With index, binary search step is skipped, and a much more limited linear search used, between two immediate syncpoints. The syncpoint picked is the highest possible one that has a keyframe for each active stream past the syncpoint with a pts lower than requested pts. The end of the linear search is the syncpoint immediately following.

Dynamic Index

Create the index in the same manner as creating the index in the muxer, remembering keyframes and EOR at syncpoint positions. With one big difference - dynamic index can have gaps, thanks to seeking. Every syncpiont entry in the dynamic index has a flag indicating if it has a "unresearched region" gap from last syncpoint.

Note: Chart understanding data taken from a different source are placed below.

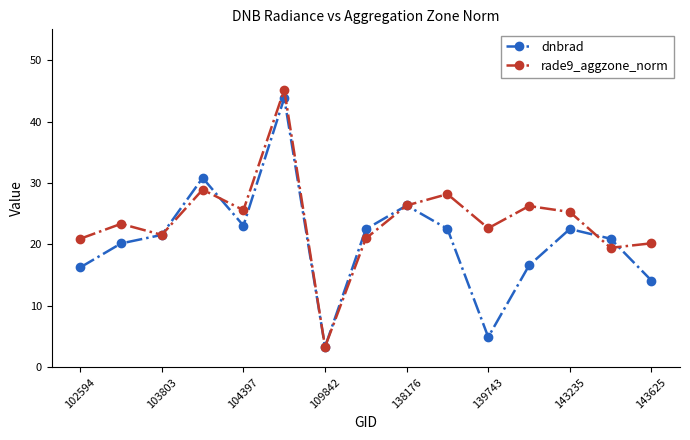

What is the value of the rade9_aggzone_norm point at the 1st from the left?

20.9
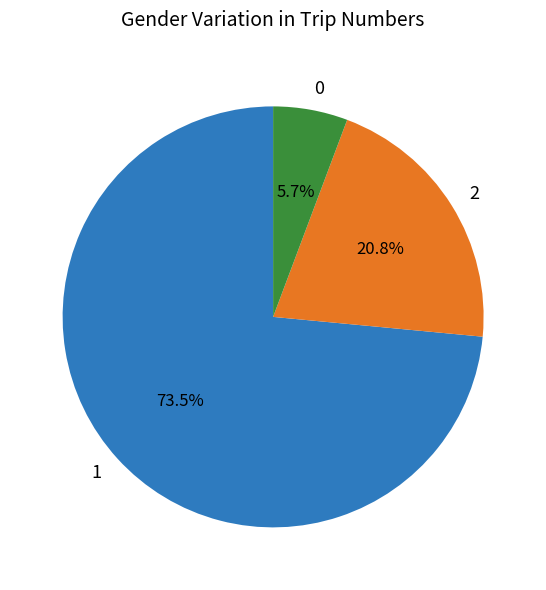

Count the number of slices in the pie.

3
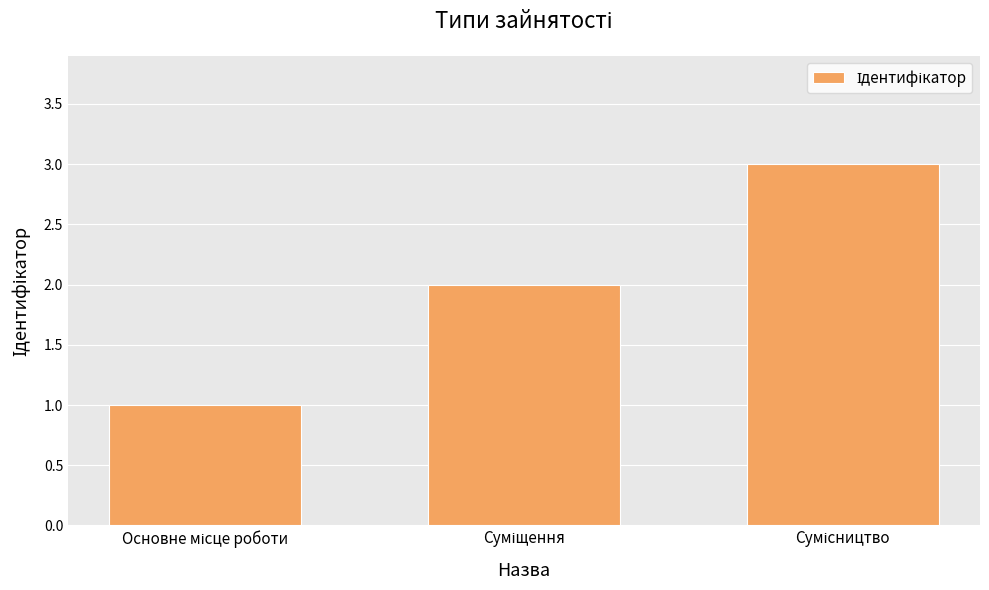

What is the sum of all values?

6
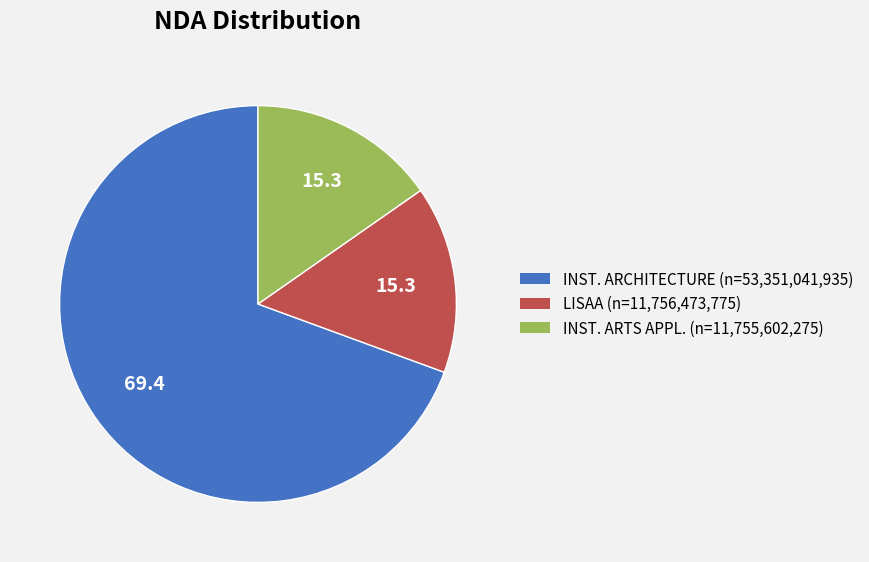

Count the number of slices in the pie.

3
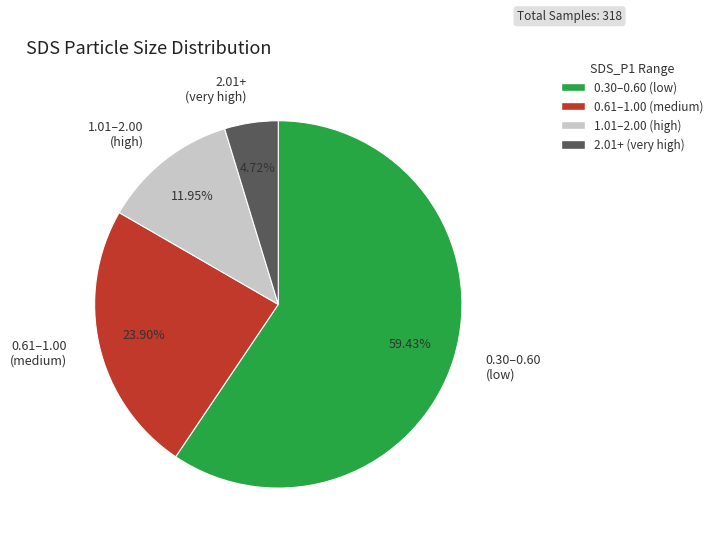

Which has a higher value, 0.61–1.00 (medium) or 1.01–2.00 (high)?

0.61–1.00 (medium)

In seeking, dynamic index is used in the same manner as complete index. However, when deciding a syncpoint, the entire range of the syncpoint picked until the first syncpoint with a pts higher than requested is checked for having been already researched. If a "hole" is found anywhere in this range, dynamic index is disregarded and full binary search is performed.

End of Relevance (EOR)

Behavior with linear search:

  • Treat EOR frames same as keyframes. Seeing an EOR frame for an active stream causes the stream to be ignored until the next keyframe of same stream.
  • If all active streams are EOR by end of linear search, just use start of linear search as final seeking position.

For index:

  • When picking the correct syncpoint to start linear search, ignore streams which have EOR with pts lower than requested pts and no keyframe with pts lower than requested pts.
  • If all active streams are EOR, pick the syncpoint immediately before the syncpoint with the last EOR across all streams with pts lower than requested pts.